Supplies have been passed on to care homes, doctors’ surgeries, pharmacies, funeral directors, hospices, schools, homeless support workers and community groups among others.
Officials had been hoping that the government would ease the pressure on the council to help care homes where supplies are used up fairly quickly.
But when the problems were discussed by a Brighton and Hove City Council committee this week, the government’s promised Clipper service had not yet started.
The web-based national PPE supply service is now reported to be up and running but Labour and Green councillors criticised the delay at a Special Policy and Resources Committee meeting.
Rima Desai, the council’s head of performance improvement and programmes, told the committee that the council had expected the Clipper service to start supplying private care homes last month.
She said that the local resilience forum did not have enough supplies so the council had to source its own.
Ms Desai said that demand was increasing with services starting to reopen and added: “We don’t know on a daily basis what sort of demand we will get.

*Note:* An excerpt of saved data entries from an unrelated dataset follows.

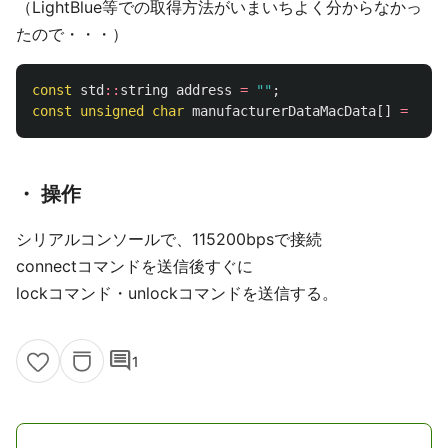
（LightBlue等での取得方法がいまいちよく分からなかっ
たので・・・）
const
std
::
string
address
=
""
;
const
unsigned
char
manufacturerDataMacData
[]
=
{};
・ 操作
シリアルコンソールで、115200bpsで接続
connectコマンドを送信後すぐに
lockコマンド・unlockコマンドを送信する。
comment
1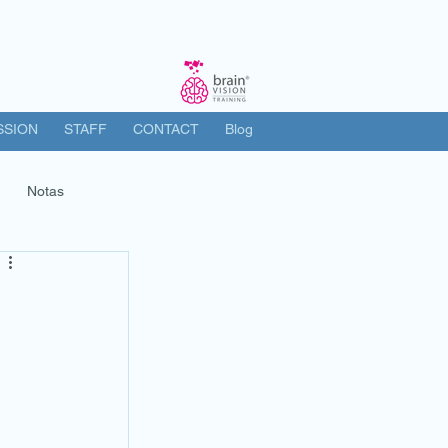
SSION
STAFF
CONTACT
Blog
Notas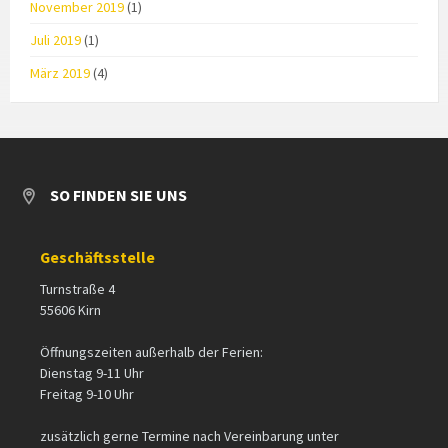
November 2019
(1)
Juli 2019
(1)
März 2019
(4)
SO FINDEN SIE UNS
Geschäftsstelle
Turnstraße 4
55606 Kirn
Öffnungszeiten außerhalb der Ferien:
Dienstag 9-11 Uhr
Freitag 9-10 Uhr
zusätzlich gerne Termine nach Vereinbarung unter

“Sometimes, we will place orders and suppliers cannot fulfil them (and) we have to go through rigorous checks to make sure they are to the highest standards.”
An investigation was started by Sussex Police after the force had to recall thousands of sub-standard face masks which were supplied with potentially fraudulent safety certificates.
The council is currently spending more than £600,000 a month on PPE, with government funding to foot at least part of the bill.
In just over a month it dished out more than 650,000 items from face masks, goggles, gloves and aprons to hand sanitiser, wipes and rubbish bags.
Labour councillor Clare Moonan told the meeting on Wednesday (27 May) that care homes had come to the council as a last resort when they were unable to buy PPE themselves.
She praised council officials and staff for setting up its own “distribution centre” so quickly and ensuring that it was “second to none”.
Green councillor Phélim Mac Cafferty said that there were moments when all councillors had been “really concerned” about the challenges in ensuring that there would be enough PPE.
He said that the council had managed “despite confusing and repeated failures with the Clipper system”.
Councillor Mac Cafferty said: “The government’s failure to act, their complacency and denial has enabled the pandemic to grow.
“Over the last few days, we have seen how that is imperilling the safety of residents as we go forward and may even risk a second wave (of the coronavirus).”
Conservative councillor Steve Bell also praised council officials and staff for ensuring a good supply of PPE.
He said that the council would have had to take on the responsibility no matter which party was in government.